EXCERPTED TEXT —

The optimised modes are for when you are either reading or writing only. I
don't think that is your case so you will have to load everything into
memory.

Using copy.deepcopy is not advised on workbooks and I wouldn't be
surprised to see it add to your memory woes. See
https://bitbucket.org/openpyxl/openpyxl/issue/171/ for more information.

The traceback is probably misleading. Read-only workbooks and worksheets
inherit from the standard classes which means that methods are available
unless they are explicitly disabled or removed: you simply shouldn't be
able to remove a worksheet from a read-only workbook. Work is ongoing to
clean this up either to make things work, or remove the method, or provide
you an error. Starting with 2.1 we also refer to read-only or write-only
workbooks.

It seems there is some demand for a kind of template function which we
might be able to offer in a future version. Like the other optimisations
this will involve some kind of compromise (ie. some things won't be
possible). It looks to me at the moment like an extension of the existing
write-only workbooks.

Charlie
--
Charlie Clark
Managing Director
Clark Consulting & Research
German Office
Kronenstr. 27a
Düsseldorf
D- 40217
Tel: +49-211-600-3657
Mobile: +49-178-782-6226

axf...@gmail.com

unread,
Sep 5, 2014, 12:26:53 PM9/5/14
to openpyx...@googlegroups.com
Hi guys,

Thanks for the responses. I agree that the traceback was probably misleading -- after trying Adam's fix, I got "ValueError: can only parse strings," which seems totally unrelated; I think you're right in that I currently can't utilize either of the optimised modes. Unfortunately, I just tried running the script without the optimizations on a 16gb machine just to see if it could at least complete, and I had to switch to tty1 to kill it because it started hammering swap so hard after it ran out of memory :(

For now I'll impose a strict filesize limit on the sheets our script will handle, but suffice it to say I would love an optimized method that would permit me to remove worksheets while still not being able to directly edit cell contents.

Charlie Clark

unread,
Sep 5, 2014, 1:24:51 PM9/5/14
to openpyx...@googlegroups.com
Am .09.2014, 18:26 Uhr, schrieb <axf...@gmail.com>:

> Hi guys,

> Thanks for the responses. I agree that the traceback was probably
> misleading -- after trying Adam's fix, I got "ValueError: can only parse
> strings," which seems totally unrelated; I think you're right in that I
> currently can't utilize either of the optimised modes. Unfortunately, I
> just tried running the script without the optimizations on a 16gb machine
> just to see if it could at least complete, and I had to switch to tty1 to
> kill it because it started hammering swap so hard after it ran out of
> memory.

STORED DATA —
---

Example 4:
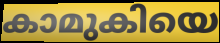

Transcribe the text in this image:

കാമുകിയെ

TO DO —
**1)** Reproduce the openpyxl thread word for word, from "For now I'll" down to "edit cell contents.".
**2)** In the openpyxl thread, what error did the poster get after trying Adam's fix?
Work from the openpyxl thread alone.

PER-TASK OUTPUTS —
**1)**
For now I'll impose a strict filesize limit on the sheets our script will handle, but suffice it to say I would love an optimized method that would permit me to remove worksheets while still not being able to directly edit cell contents.

**2)** The poster got "ValueError: can only parse strings."